(Records from a data collection)

Content starts

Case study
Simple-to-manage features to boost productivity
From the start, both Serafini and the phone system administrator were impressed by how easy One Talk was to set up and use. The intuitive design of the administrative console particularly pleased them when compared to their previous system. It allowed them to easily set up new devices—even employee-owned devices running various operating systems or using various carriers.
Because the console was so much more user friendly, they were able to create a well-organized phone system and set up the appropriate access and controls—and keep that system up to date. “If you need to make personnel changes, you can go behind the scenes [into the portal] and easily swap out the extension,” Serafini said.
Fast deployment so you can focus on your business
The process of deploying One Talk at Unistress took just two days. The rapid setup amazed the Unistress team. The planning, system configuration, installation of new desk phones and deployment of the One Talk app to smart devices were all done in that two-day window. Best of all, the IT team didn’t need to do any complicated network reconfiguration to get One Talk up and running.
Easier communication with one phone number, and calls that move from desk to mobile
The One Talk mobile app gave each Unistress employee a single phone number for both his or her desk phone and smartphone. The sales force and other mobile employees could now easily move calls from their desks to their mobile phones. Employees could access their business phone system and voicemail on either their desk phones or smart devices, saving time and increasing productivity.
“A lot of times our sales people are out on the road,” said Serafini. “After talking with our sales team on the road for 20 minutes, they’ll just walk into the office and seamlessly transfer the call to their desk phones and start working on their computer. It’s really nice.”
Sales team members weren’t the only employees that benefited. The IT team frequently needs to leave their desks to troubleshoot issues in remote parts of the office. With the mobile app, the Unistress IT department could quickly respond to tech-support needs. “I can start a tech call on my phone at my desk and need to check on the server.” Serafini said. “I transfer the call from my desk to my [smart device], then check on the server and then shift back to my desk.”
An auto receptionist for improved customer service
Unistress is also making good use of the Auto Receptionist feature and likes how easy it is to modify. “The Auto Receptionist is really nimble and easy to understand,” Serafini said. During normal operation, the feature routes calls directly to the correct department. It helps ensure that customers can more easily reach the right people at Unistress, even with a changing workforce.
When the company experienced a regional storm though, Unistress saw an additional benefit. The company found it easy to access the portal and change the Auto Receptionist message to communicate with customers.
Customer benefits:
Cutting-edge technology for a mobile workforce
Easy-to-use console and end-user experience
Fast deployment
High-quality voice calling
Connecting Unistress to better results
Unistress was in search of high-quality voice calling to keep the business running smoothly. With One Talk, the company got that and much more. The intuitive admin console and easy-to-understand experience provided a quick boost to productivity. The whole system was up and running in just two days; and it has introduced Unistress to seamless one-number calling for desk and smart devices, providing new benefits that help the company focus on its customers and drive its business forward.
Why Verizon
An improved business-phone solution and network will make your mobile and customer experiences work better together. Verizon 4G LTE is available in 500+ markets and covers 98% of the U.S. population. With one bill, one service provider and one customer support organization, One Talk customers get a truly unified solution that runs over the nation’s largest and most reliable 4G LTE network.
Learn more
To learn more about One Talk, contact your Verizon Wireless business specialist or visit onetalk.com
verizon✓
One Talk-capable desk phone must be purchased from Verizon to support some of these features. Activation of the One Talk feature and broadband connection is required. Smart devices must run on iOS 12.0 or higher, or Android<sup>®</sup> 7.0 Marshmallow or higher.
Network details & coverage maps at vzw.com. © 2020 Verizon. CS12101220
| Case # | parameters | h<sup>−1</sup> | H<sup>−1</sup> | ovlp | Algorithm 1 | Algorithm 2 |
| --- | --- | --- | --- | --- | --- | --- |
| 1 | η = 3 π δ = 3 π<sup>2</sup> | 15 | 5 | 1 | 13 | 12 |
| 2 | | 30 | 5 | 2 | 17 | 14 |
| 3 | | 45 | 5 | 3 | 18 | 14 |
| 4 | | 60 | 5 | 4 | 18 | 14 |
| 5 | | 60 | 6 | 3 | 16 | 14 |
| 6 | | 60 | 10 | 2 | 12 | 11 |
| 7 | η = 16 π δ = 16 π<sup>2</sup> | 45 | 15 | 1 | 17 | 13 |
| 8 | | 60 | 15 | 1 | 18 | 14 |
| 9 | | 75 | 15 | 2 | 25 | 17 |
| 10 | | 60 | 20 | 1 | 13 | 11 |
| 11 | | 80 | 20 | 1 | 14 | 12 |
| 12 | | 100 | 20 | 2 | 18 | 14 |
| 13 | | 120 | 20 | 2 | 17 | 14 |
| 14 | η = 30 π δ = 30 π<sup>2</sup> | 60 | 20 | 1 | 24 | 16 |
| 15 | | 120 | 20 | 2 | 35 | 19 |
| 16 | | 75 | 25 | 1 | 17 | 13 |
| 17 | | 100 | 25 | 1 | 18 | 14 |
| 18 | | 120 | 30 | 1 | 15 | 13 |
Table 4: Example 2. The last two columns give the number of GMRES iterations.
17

Content ends

ABOUT THIS EXERCISE: Your answer should be a single number: the count of lines in the records that contain "user".

THE COMPLETED TASK: 2